------ DATA FOR PROCESSING

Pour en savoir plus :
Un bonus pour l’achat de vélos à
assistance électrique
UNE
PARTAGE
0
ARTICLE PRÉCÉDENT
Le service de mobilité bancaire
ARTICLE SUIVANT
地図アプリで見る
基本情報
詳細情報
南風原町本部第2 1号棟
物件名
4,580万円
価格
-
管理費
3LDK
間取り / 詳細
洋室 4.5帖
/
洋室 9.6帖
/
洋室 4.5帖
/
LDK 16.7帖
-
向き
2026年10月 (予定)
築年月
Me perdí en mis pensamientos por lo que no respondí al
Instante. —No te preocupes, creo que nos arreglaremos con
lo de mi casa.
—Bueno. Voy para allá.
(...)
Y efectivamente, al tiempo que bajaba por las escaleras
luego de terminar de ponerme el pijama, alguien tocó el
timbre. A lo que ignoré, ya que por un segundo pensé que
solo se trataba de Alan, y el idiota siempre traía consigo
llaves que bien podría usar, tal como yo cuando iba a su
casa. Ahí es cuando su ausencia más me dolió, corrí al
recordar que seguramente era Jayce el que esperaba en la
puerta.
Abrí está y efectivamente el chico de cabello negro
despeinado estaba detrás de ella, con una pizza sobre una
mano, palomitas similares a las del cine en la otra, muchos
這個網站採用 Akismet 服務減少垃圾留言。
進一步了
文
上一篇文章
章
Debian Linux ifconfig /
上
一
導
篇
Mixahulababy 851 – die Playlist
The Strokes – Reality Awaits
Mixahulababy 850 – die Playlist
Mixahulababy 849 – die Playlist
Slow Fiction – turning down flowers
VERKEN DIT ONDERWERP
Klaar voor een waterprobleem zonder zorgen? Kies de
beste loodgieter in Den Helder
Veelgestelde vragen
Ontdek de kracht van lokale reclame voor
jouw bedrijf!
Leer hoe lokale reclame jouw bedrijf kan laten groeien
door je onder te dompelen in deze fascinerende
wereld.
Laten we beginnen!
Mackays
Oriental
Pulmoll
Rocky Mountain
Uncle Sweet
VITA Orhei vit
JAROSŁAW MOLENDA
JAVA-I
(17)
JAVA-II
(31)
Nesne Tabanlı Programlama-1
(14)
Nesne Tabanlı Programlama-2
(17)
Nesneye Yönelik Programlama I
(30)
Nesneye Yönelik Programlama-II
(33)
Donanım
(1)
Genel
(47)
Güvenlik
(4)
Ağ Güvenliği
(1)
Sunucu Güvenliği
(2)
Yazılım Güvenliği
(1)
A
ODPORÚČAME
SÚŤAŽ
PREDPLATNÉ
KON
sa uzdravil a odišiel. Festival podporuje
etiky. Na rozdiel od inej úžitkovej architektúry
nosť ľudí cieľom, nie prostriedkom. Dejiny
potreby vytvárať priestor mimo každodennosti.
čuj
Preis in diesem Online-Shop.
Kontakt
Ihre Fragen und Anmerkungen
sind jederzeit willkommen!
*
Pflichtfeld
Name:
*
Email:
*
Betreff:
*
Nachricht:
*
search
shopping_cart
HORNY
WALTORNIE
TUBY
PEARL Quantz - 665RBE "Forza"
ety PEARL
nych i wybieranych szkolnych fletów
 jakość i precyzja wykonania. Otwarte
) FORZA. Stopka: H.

------------

The required output is every line above from the one with "Me perdí en" down to the one with "mano, palomitas similares", restated word for word, ends included.

◆ RESPONSE TO THE EXERCISE:
Me perdí en mis pensamientos por lo que no respondí al
Instante. —No te preocupes, creo que nos arreglaremos con
lo de mi casa.
—Bueno. Voy para allá.
(...)
Y efectivamente, al tiempo que bajaba por las escaleras
luego de terminar de ponerme el pijama, alguien tocó el
timbre. A lo que ignoré, ya que por un segundo pensé que
solo se trataba de Alan, y el idiota siempre traía consigo
llaves que bien podría usar, tal como yo cuando iba a su
casa. Ahí es cuando su ausencia más me dolió, corrí al
recordar que seguramente era Jayce el que esperaba en la
puerta.
Abrí está y efectivamente el chico de cabello negro
despeinado estaba detrás de ella, con una pizza sobre una
mano, palomitas similares a las del cine en la otra, muchos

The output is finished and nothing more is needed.